[DATA EXTRACT]
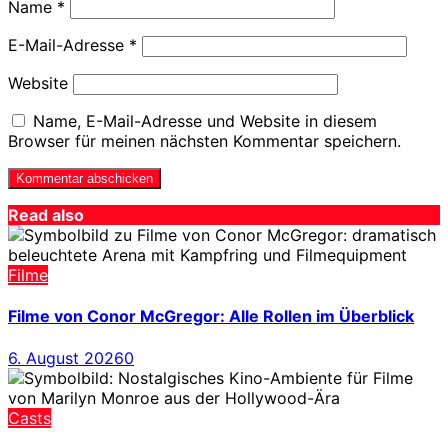
Name
*
E-Mail-Adresse
*
Website
Name, E-Mail-Adresse und Website in diesem
Browser für meinen nächsten Kommentar speichern.
Read also
Filme
Filme von Conor McGregor: Alle Rollen im Überblick
6. August 2026
0
Casts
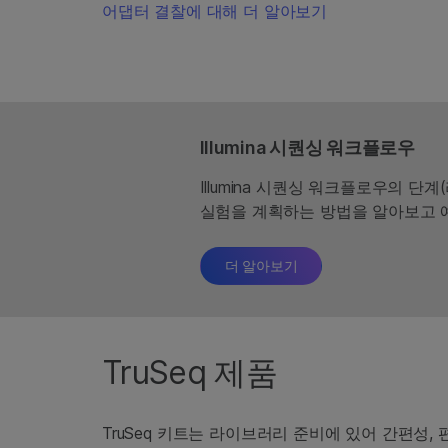
어댑터 결찰에 대해 더 알아보기
Illumina 시퀀싱 워크플로우
Illumina 시퀀싱 워크플로우의 단
실험을 계획하는 방법을 알아보고 
더 알아보기
TruSeq 제품
TruSeq 키트는 라이브러리 준비에 있어 간편성,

[EXERCISE AIM]
Print the records word for word and exclude any picture they hold.

[RESULT]
Name
*
E-Mail-Adresse
*
Website
Name, E-Mail-Adresse und Website in diesem
Browser für meinen nächsten Kommentar speichern.
Read also
Filme
Filme von Conor McGregor: Alle Rollen im Überblick
6. August 2026
0
Casts
어댑터 결찰에 대해 더 알아보기
Illumina 시퀀싱 워크플로우
Illumina 시퀀싱 워크플로우의 단
실험을 계획하는 방법을 알아보고 
더 알아보기
TruSeq 제품
TruSeq 키트는 라이브러리 준비에 있어 간편성,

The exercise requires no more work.